How do you measure great leadership? In business, we often rely on return on investment (ROI) for success metrics. Employee performance is gauged by individual achievements, while divisions are evaluated on profitability. But what's the true ROI for a leader?
Related: 7 Personality Traits of a Great Leader
Since ROI boils down to results, it's logical to assess leadership by team outcomes: Did we hit our goals? Did the team seize the objective? Did the offense advance the ball? These are key indicators, and I fully agree that driving results is a core leadership objective. However, it shouldn't be the primary approach.
Here's why: Many leaders fixate so intensely on outcomes that they treat their teams like mere components in a productivity machine. This may yield short-term wins, but sustainable success demands enduring collaboration between leaders and their people.
“Leading an organization is as much about the soul as it is about systems. Effective leadership is rooted in understanding.”
Herb Kelleher, co-founder of Southwest Airlines, captured this perfectly: “Leading an organization is as much about the soul as it is about the systems. Effective leadership is rooted in understanding. Unless a leader has an awareness of humanity, a sensitivity to the hopes and aspirations of those he leads, and the ability to analyze the emotional forces that motivate leadership, he will be unable to produce and succeed, regardless of how often other incentives are given.”

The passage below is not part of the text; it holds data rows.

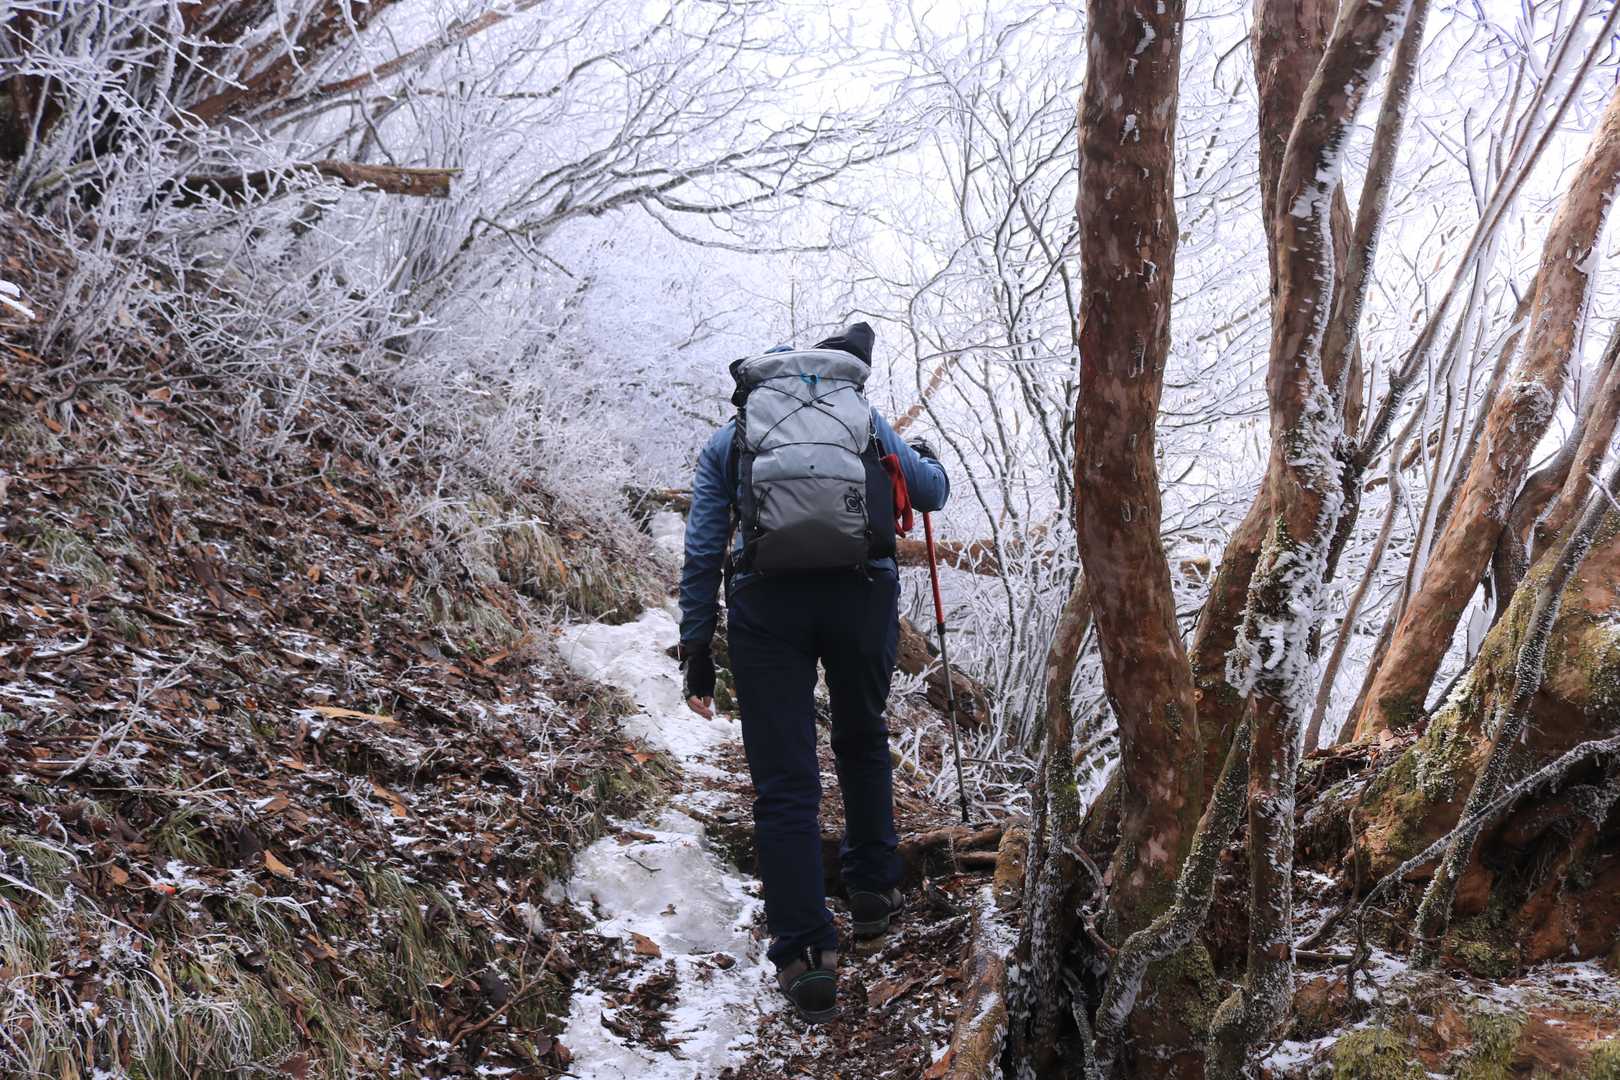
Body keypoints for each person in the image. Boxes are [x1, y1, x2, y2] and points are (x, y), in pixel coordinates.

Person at [676, 321, 949, 1023]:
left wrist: (697, 646)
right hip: (861, 596)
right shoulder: (865, 422)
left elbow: (703, 547)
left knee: (785, 780)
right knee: (861, 738)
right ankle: (873, 889)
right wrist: (925, 457)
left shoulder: (735, 435)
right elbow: (930, 494)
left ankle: (804, 955)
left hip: (767, 605)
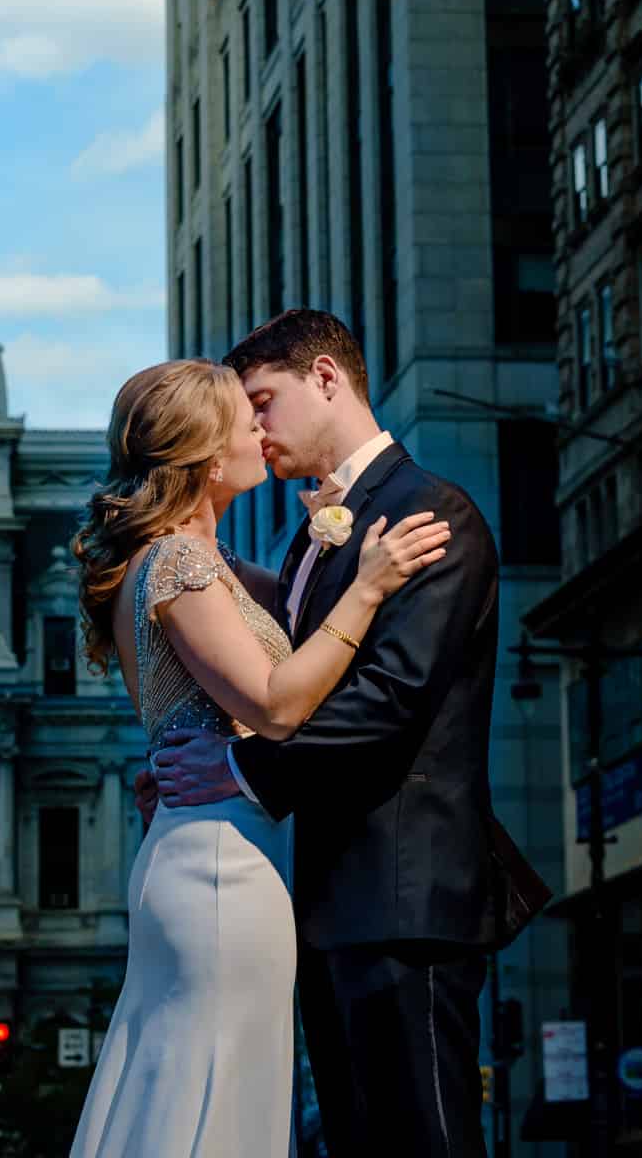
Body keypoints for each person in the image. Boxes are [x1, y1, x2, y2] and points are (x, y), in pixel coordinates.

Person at [67, 355, 449, 1157]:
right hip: (218, 868)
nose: (262, 432)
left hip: (215, 849)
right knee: (211, 1095)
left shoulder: (189, 561)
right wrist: (369, 586)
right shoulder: (178, 560)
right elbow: (274, 704)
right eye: (247, 421)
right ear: (208, 456)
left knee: (201, 1087)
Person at [148, 309, 505, 1158]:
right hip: (327, 899)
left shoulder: (427, 512)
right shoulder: (311, 534)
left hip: (399, 896)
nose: (253, 430)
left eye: (262, 401)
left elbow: (390, 699)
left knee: (427, 1142)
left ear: (323, 377)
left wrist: (238, 769)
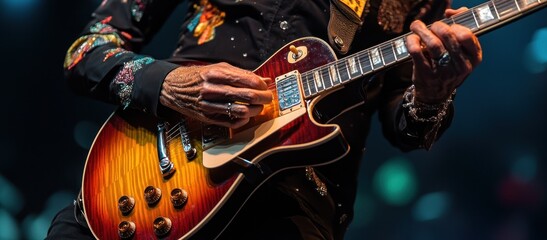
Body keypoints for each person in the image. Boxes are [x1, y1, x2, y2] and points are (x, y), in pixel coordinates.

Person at [47, 0, 482, 239]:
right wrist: (169, 82)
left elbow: (408, 129)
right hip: (144, 173)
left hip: (293, 204)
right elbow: (85, 51)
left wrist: (433, 93)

Key words from Kelleher—understanding, awareness, sensitivity, soul—all point to one essential quality: compassion. In essence, compassion paves the path to results by sparking cooperation, which builds strong relationships. When team members feel deeply connected to their leader, they deliver their absolute best, naturally yielding superior outcomes.
Compassion > Cooperation > Relationship > Results
If compassion is step one, how do you cultivate it? For results-driven leaders, this may feel unfamiliar, but the long-term payoff is immense. Before teams fully commit, they ask three critical questions: Do you care about me? Can you help me? Can I trust you?
1. Do you care about me?
Ditch the 'cogs in a machine' mindset. Organizations thrive on unique individuals with personal needs, dreams, and motivations. Prioritize people over projects. Get to know your team: Learn their stories, understand their drivers, and show genuine interest. Express their value, ask about their families, and affirm your belief in them. When you truly value people for who they are, it shines through your actions.
2. Can you help me?
Counterintuitively, focus on serving them first. As motivation expert Zig Ziglar said, “You can have everything in life you want, if you will just help other people get what they want.” One-sided relationships falter quickly. After assessing your team's needs, identify how you can add real value. Offer support generously, and earn their loyalty in return.
3. Can I trust you?
Compassion builds trust through consistent actions over time—keeping promises, aligning words with deeds, and steadily investing in your team. Trust requires deliberate effort; it's earned gradually but can shatter instantly. Consistency is your anchor.
Results matter, yet fixating solely on the endgame limits your ROI. The optimal route starts with compassion, fueling cooperation and robust relationships that propel exceptional, enduring success.
Answering yes to those three questions demands investment, but it ignites a results-driven journey with a cohesive, motivated team.